Apalagi Ronaldo maupun Messi telah berbagai berkontribusi untuk sepak bola. Sudah banyak prestasi membanggakan yang mana menghasilkan penggemar kagum terhadap kemampuan mereka yang mana telah tak lagi muda untuk berkarier di dalam lapangan hijau.
Sehingga tak aneh jikalau perdebatan tentang siapa yang mana terbaik dari Ronaldo atau Messi, masih akan terus terjadi. Terbaru, muncul sebuah simulasi untuk menemukan jawabannya kemudian hal itu menyebabkan kehebohan di area kalangan penggemar kedua GOAT tersebut.
Ini tentang perlombaan lari virtual yang dibuat oleh MotionAthlete dengan menggunakan kecepatan tertinggi yang tersebut pernah dicatatkan oleh Ronaldo lalu Messi selama karier mereka.
Hasil di simulasi 3D yang dimaksud Ronaldo pergi dari sebagai pemenangnya. Selama bertahun-tahun, Ronaldo telah lama mendapatkan reputasi berhadapan dengan kecepatan berlarinya. Sehingga tiada mengherankan bagi banyak orang bahwa simulasi yang dimaksud membuatnya mengalahkan saingannya dengan relatif mudah.
Ronaldo menyelesaikan balapan di waktu 11,15 detik. Video yang dimaksud menunjukkan beliau mengalahkan Messi di lomba lari yang dimaksud menjauh cukup awal dan juga tidaklah pernah menoleh ke belakang.
Meskipun berusia 39 tahun, Ronaldo masih di performa yang dimaksud luar biasa dan juga sudah pernah tampil di dalam level tinggi untuk Al-Nassr untuk memulai musim 2024/2025. Mantan pemain Manchester United itu memperoleh tiga partisipasi gol pada tiga penampilan pertamanya untuk klub Kejuaraan Pro Saudi dan, setelahnya baru-baru ini mencetak gol ke-900 pada kariernya, ia tidaklah menunjukkan tanda-tanda melambat ketika mendekati ulang tahunnya yang dimaksud ke-40.

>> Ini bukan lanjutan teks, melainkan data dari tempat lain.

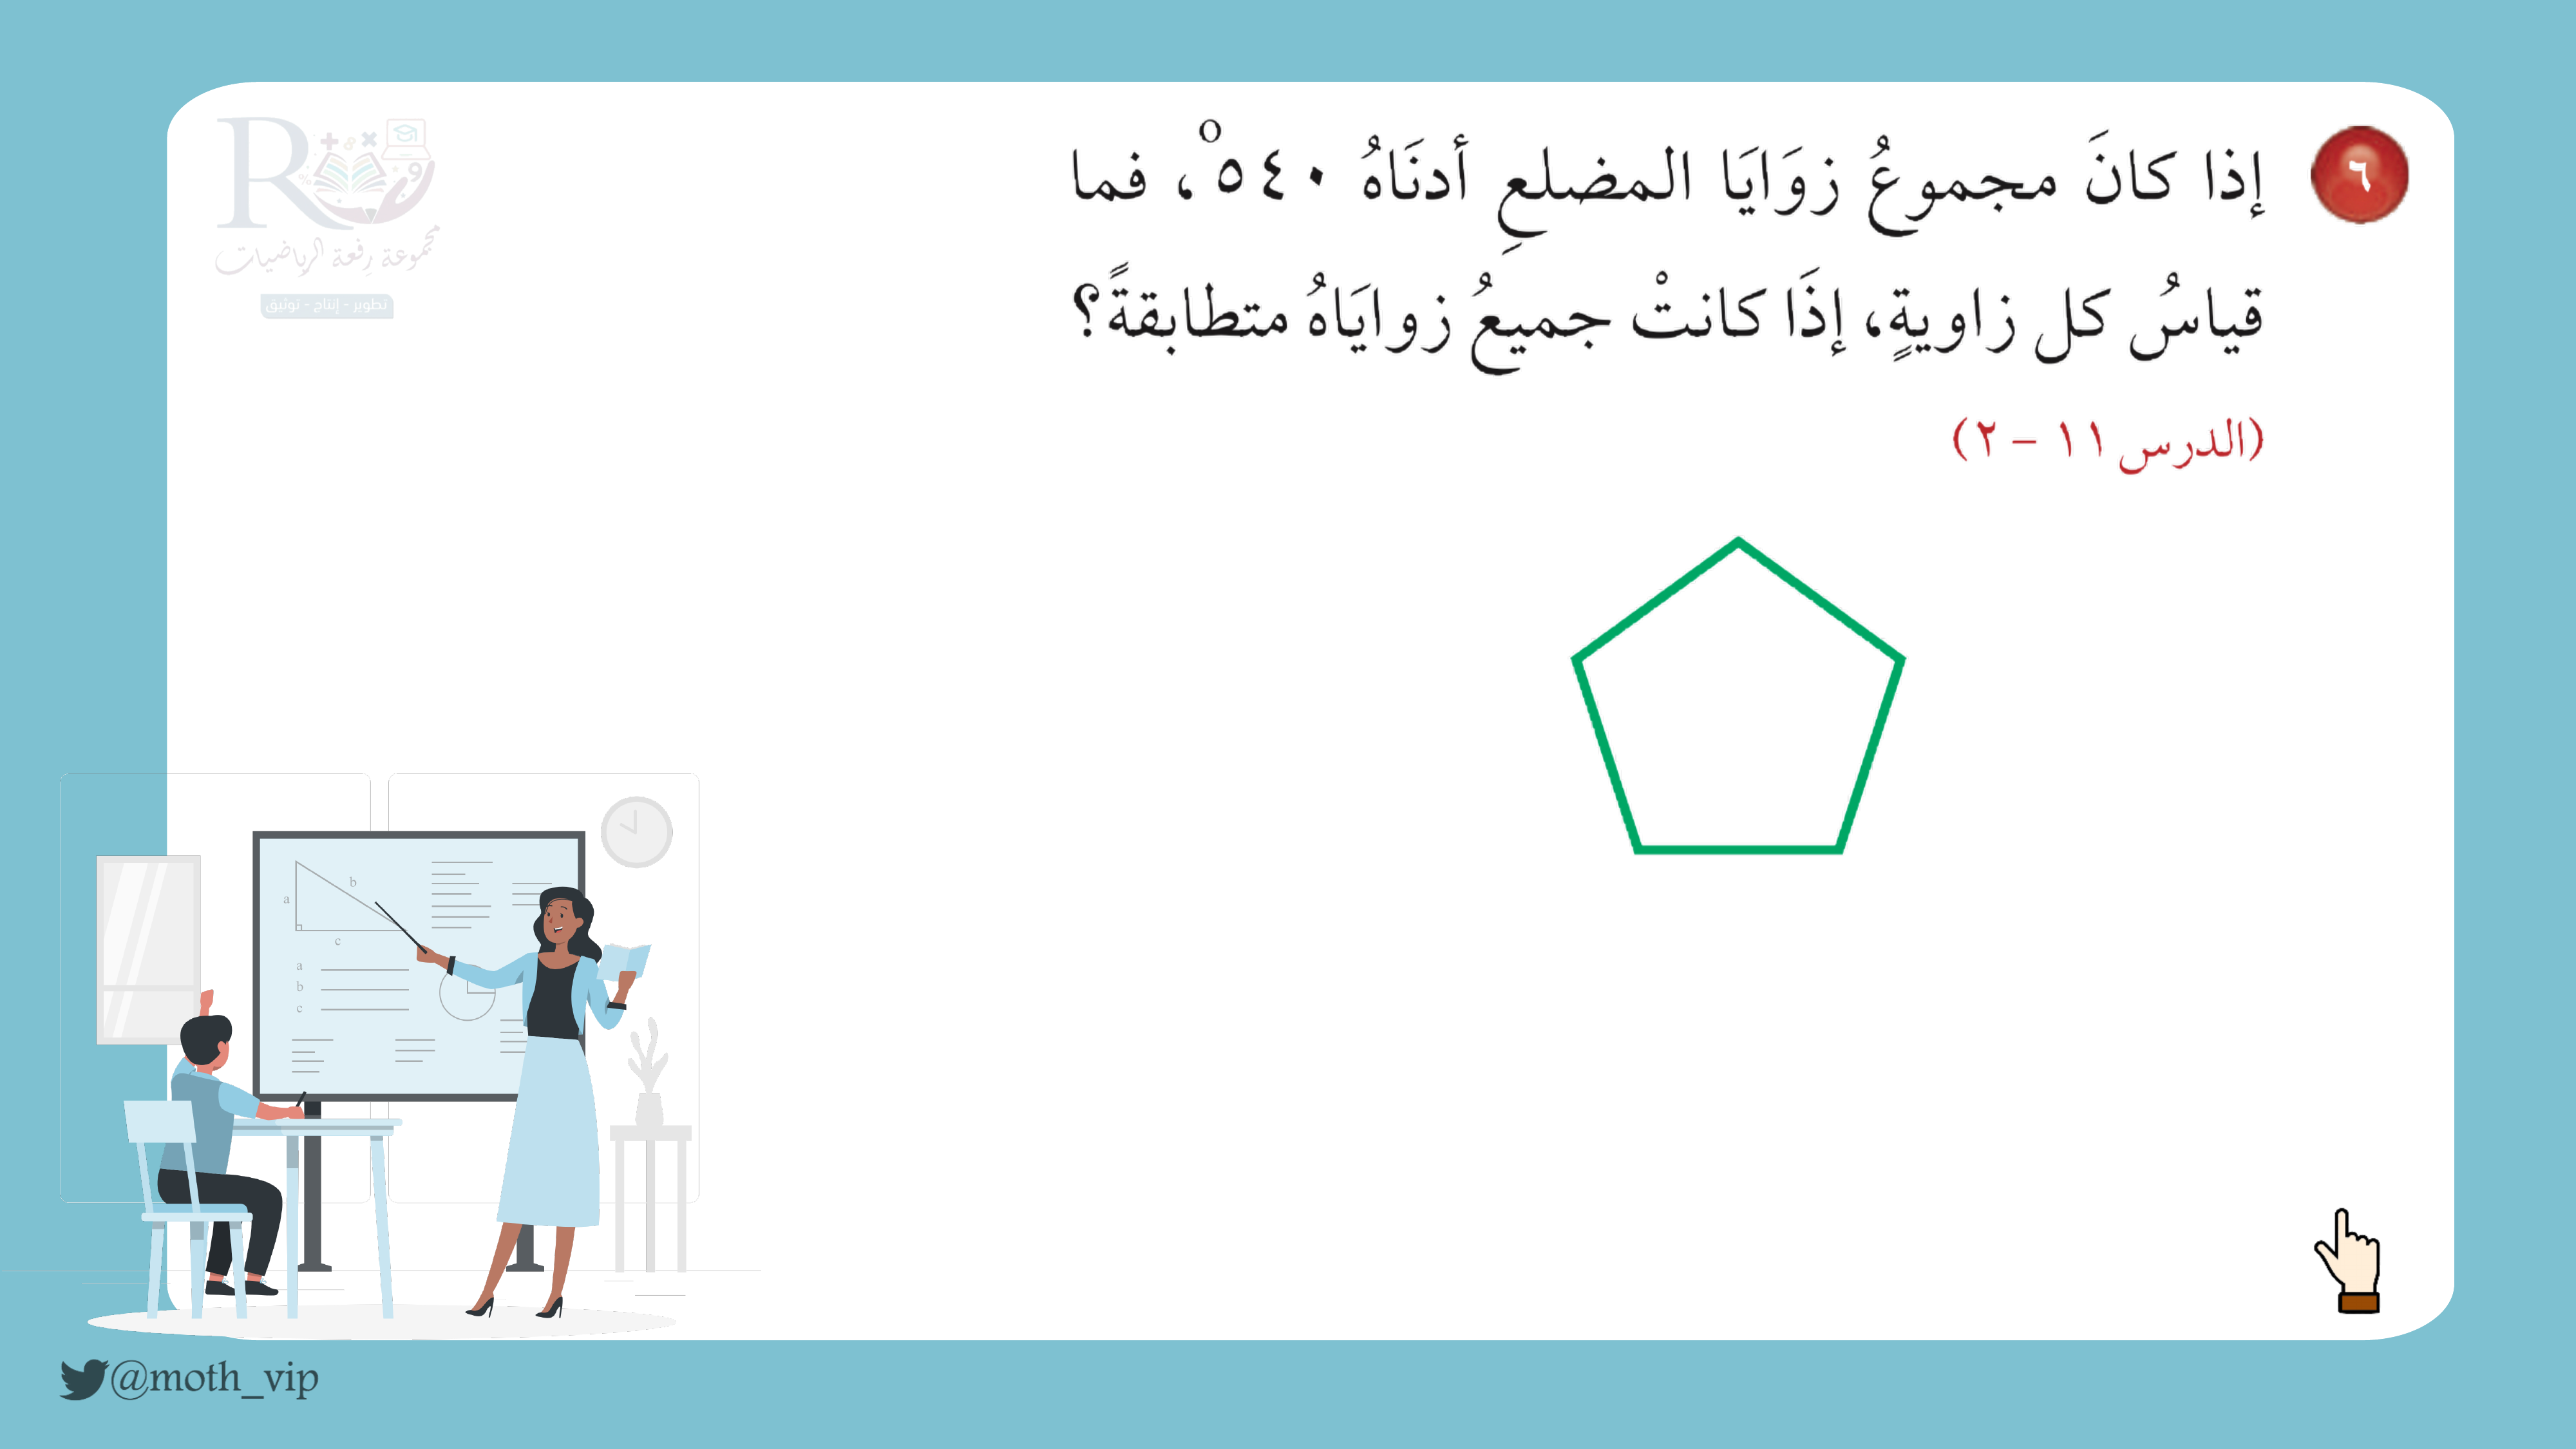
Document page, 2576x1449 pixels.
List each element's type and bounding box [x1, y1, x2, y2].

picture [2295, 1204, 2407, 1316]
picture [1063, 99, 2430, 876]
picture [2, 690, 761, 1449]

Bagaimana dengan catatan Lionel Messi?
Messi dikenal sebagai pesepak bola yang tersebut kurang miliki kebiasaan berlari. Dia lebih lanjut sejumlah dikenal dengan permainan pasukan dan juga bukan pernah kesulitan untuk menerobos lini belakang lawan dengan mudah dan juga mendapatkan sikap yang tersebut sangat baik.
Dalam simulasi ini, Messi menyelesaikan balapan di waktu 11,95 detik atau hampir satu detik lebih banyak lambat dari Ronaldo. Pada satu titik, simulasi bahkan menunjukkan apa yang tersebut akan terjadi apabila Messi diberi kesempatan lebih banyak awal di balapan lalu ia masih kalah.
Meskipun begitu, baik Messi maupun Ronaldo bukan akan bertahan selamanya juga dengan kedua pria itu yang sekarang ini berusia akhir 30-an, rasanya aman untuk berasumsi bahwa dia berdua akan segera mengakhiri karier mereka. Namun, karier merek belum sepenuhnya berakhir juga tampaknya merek akan terus mendominasi lawan-lawan mereka hingga merek menyerah.